Sekian banyak tantangan dan kesulitan itu, utamanya dalam aspek hubungan dengan pelanggan, hendak diatasi oleh PT Parit Padang dengan Customer Relationship Management (CRM). Diharapkan dengan adanya CRM, terbangun hubungan baik jangka panjang dengan pelanggan. CRM akan dapat mengerti dan mengantisipasi kebutuhan pelanggan. “Konsep CRM muncul dengan kesadaran bahwa bisnis bukan sekedar menang-menangan teknologi,” tutur Richard. Dalam kerangka ini, Richard juga memaparkan mengenai PT Parit Padang yang juga sedang dalam tahap mengimplementasi konsep balanced scorecard dengan target tahun ini, masuk hall of fame Balance Scorecard. “Kita berharap dengan begini akan ada integrasi kuat antara strategi, orang, dan teknologi.”

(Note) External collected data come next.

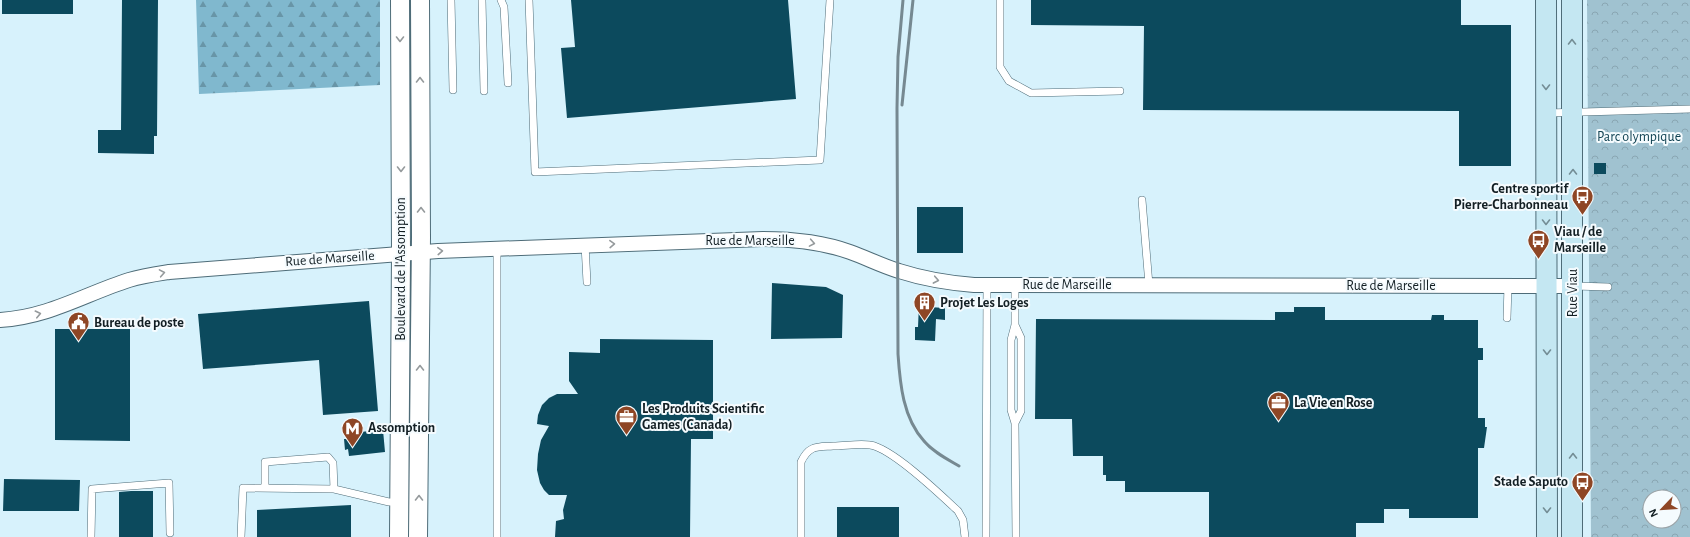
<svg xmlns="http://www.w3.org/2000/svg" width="1690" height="537" font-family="'Alegreya Sans',sans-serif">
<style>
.forest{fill:url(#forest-firs)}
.park{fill:url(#park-crowns);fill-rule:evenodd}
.building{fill:#0c4a5d}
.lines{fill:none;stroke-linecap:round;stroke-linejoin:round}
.service-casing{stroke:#4e6c78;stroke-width:8}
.minor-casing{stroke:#4e6c78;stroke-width:16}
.tertiary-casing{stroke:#4e6c78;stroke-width:20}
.secondary-casing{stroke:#4e6c78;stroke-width:22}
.service{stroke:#fff;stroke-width:7}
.minor{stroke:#fff;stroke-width:14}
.tertiary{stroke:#fff;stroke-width:18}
.secondary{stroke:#c4e7f2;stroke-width:20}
.rail{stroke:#768991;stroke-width:3}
.oneway{stroke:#959a9c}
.oneway2{stroke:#748d95}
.labels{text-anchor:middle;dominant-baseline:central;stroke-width:4;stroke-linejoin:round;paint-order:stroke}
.park-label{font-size:14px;fill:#124353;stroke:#f5fbfe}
.poi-label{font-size:14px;font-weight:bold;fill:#131f24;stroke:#f5fbfe;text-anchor:start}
.street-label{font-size:14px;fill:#131f24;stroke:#f5fbfe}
</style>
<defs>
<pattern id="forest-firs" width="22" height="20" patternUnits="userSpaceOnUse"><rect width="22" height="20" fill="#80b8ce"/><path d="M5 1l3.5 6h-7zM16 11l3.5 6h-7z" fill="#6895a7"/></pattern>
<pattern id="park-crowns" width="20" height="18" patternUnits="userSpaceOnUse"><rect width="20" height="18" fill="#a0c2d0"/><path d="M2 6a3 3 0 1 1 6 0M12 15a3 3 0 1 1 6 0" fill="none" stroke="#89a6b2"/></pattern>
</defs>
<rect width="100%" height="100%" fill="#d7f2fc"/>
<path class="forest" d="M196 0H380V85L199 94Z"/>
<path class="park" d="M1587 0H1690V537H1591ZM1650 497H1674V521H1650Z"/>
<path class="building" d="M2 0H73V14H2Z
M122 0H158L157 136H154V154L98 153V130H121Z
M571 0H788L796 99 567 118 561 48 575 47Z
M1031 0H1461V25H1511V166H1459V111L1143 110 1144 26 1031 25Z
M1594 163H1606V174H1594Z
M917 207H963V253H917Z
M772 283 826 287 843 295 842 338 771 339Z
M369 301 378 411 323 415 319 360 203 369 198 314Z
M919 304H929V307L945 308V320L936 319 935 341 915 340V327H918Z
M1294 307H1325V320H1431L1432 315H1444V320H1478V348H1483V360H1478V418H1485V427H1487L1484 448H1478V518H1409V509H1384V523H1356V537H1209V492H1125V481H1106V475H1103V456H1073L1072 419H1035L1036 319 1275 320V312H1294Z
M55 329H130V441L55 440Z
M600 339 713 340V439H691L690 537H555L556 521 564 519 563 510 567 495H549L544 490 540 483 537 470 538 454 541 440 549 426 537 424 538 415 542 405 549 398 557 394H578L569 381V352L600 353Z
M383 430 385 452 349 456 348 449 345 450 344 439H348L347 433Z
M4 479 80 480 79 511H3Z
M131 491H153V537H119V492Z
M351 505V537H257V510Z
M837 507H899V537H837Z"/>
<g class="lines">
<defs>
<path id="service" d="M451 0 453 90
M482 0 484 91
M501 0 504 7 508 83
M529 0 535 172 820 160 830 0
M1000 0V67L1009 81 1031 93 1120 91
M1547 113 1690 109
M1142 200 1149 285
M585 245 587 282
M497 248V537
M1015 285V325L1011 340V410L1015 423 1016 537
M1574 286 1608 287
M1507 318 1508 286
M1015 325 1021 338V411L1015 423
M265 488V462L328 457 333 463 334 489
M91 537 92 489 169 483 170 533
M241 537 243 488 334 489 389 502H399
M801 537V462C809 445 817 447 833 446 845 446 859 443 870 445 892 448 941 495 958 511L963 520 965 537
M986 537 987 285"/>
<path id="minor" d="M0 320C49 317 85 294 129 280 142 276 156 274 169 272L438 251 763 239C792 239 822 242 850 252 867 258 882 266 899 271 924 279 949 283 974 285L1573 286"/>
<path id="tertiary" d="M399 537 401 254 400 0
M418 537 421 237 420 0"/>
<path id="secondary" d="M1546 0 1547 537
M1572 537V0"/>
</defs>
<use href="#service" class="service-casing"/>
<use href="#minor" class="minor-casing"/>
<use href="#tertiary" class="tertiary-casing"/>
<use href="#secondary" class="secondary-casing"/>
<use href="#service" class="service"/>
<use href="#minor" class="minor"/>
<use href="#tertiary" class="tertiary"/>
<use href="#secondary" class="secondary"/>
<path class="rail" d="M903 0 898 57 897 108 898 354C900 384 903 418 924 441 933 452 947 459 959 466
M902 105 913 0"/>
</g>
<defs><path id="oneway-chevron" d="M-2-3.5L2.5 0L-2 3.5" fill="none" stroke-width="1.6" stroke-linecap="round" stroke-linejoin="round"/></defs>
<g class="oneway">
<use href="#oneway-chevron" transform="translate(400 39) rotate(90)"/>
<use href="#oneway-chevron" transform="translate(420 80) rotate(-90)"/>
<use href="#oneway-chevron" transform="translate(401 169) rotate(90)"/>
<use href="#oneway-chevron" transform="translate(421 210) rotate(-90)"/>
<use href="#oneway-chevron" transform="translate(812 243) rotate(10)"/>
<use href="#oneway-chevron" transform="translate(612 244) rotate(-2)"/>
<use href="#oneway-chevron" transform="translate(440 251) rotate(-3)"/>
<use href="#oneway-chevron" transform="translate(162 273) rotate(-10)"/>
<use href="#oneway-chevron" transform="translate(936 280) rotate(11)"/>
<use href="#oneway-chevron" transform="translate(38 314) rotate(-13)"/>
<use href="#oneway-chevron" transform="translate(420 368) rotate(-90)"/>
<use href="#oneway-chevron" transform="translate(419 498) rotate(-90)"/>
</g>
<g class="oneway2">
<use href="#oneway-chevron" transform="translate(1572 42) rotate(-90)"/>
<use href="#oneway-chevron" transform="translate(1546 87) rotate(90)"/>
<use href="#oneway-chevron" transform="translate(1573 172) rotate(-90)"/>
<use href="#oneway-chevron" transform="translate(1546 222) rotate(90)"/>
<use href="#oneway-chevron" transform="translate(1547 352) rotate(90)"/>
<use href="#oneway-chevron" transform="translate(1573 456) rotate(-90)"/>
<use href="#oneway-chevron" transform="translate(1547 510) rotate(90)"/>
</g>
<defs>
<symbol id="bus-pin" viewBox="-11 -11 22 30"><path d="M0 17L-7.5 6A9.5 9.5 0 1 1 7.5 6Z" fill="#8e4625" stroke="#f5fbfe"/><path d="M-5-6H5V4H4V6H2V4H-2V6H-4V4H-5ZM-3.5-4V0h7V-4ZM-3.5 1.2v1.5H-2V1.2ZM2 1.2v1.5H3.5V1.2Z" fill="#fff"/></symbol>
<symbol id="building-pin" viewBox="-11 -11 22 30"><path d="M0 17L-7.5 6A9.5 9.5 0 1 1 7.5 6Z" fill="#8e4625" stroke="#f5fbfe"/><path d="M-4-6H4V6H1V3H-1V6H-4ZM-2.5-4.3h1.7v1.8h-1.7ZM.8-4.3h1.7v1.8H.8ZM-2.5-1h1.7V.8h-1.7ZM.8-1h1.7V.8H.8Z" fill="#fff"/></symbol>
<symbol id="civic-pin" viewBox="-11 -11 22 30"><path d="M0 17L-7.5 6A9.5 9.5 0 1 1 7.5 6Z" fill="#8e4625" stroke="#f5fbfe"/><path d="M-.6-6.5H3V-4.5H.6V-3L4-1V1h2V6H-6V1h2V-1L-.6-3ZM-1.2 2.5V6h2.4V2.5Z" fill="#fff"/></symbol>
<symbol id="office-pin" viewBox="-11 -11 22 30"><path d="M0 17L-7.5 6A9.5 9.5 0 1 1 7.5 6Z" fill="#8e4625" stroke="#f5fbfe"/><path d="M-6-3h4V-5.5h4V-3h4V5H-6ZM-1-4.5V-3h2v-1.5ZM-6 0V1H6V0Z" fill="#fff"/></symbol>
<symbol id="metro-pin" viewBox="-11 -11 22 30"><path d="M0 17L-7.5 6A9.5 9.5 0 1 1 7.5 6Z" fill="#8e4625" stroke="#f5fbfe"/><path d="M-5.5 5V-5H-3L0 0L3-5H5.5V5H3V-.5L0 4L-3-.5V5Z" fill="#fff"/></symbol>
</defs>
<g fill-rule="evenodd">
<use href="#bus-pin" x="1570" y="184" width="25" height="34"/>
<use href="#bus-pin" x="1526" y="228" width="25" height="34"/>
<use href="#building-pin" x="912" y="290" width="25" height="34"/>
<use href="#civic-pin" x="66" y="310" width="25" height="34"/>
<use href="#office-pin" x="1266" y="390" width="25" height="34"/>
<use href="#office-pin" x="614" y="404" width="25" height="34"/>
<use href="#metro-pin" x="340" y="416" width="25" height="34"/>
<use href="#bus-pin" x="1570" y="470" width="25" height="34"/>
</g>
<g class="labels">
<g class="park-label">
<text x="1639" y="137">Parc olympique</text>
</g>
<g class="poi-label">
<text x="1568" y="189" text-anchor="end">Centre sportif<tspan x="1568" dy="16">Pierre-Charbonneau</tspan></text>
<text x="1554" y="232">Viau / de<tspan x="1554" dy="16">Marseille</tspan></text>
<text x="940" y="303">Projet Les Loges</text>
<text x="94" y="323">Bureau de poste</text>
<text x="1294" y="403">La Vie en Rose</text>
<text x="642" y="409">Les Produits Scientific<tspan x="642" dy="16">Games (Canada)</tspan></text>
<text x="368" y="428">Assomption</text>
<text x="1568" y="482" text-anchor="end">Stade Saputo</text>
</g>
<g class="street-label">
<text x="750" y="241">Rue de Marseille</text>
<text transform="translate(330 259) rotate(-4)">Rue de Marseille</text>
<text transform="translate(401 269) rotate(-90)">Boulevard de l'Assomption</text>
<text x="1067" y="285">Rue de Marseille</text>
<text x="1391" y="286">Rue de Marseille</text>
<text transform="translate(1573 293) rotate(-90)">Rue Viau</text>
</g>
</g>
<g transform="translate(1662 509) rotate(245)"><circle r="19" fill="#f5fbfe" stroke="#9ba3a7"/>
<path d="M0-3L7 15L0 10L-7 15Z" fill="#8e4625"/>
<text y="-6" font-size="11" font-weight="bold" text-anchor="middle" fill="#131f24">N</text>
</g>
</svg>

Perubahan adalah kunci utama dari solusi CRM. Diakui oleh Richard, sebagai hal yang tidak mudah. “Orang takut berubah!” tuturnya. Lalu Richard mencontohkan para salesman yang sudah ada di PT Parit Padang semenjak perusahaan ini berdiri. Mereka merasa nyaman dan cukup dengan sistem yang ada. “Wong gini aja tetep untung kok,” ujar Richard menirukan alasan para salesman sepuh itu. Richard mengungkap bahwa banyak dari para salesman dan supervisor, terutama dari generasi lama, berpikir sempit. Mereka kebanyakan hanya menggunakan kaca mata kuda. Bagi mereka, mereka menjual produk demi gaji. Tidak ada rasa kepemilikan atau perspektif lebih luas bahwa kinerja mereka akan berkontribusi pada perusahaan; dan saat perusahaan untung lebih, mereka juga bisa menerima lebih. Perspektif yang sempit inilah yang hendak diubah oleh Richard. “Mereka harus punya perspektif yang lebih luas, supaya mereka pun lebih inovatif,” tuturnya, “supaya mereka bisa menjalin hubungan dengan pelanggan dengan lebih baik.”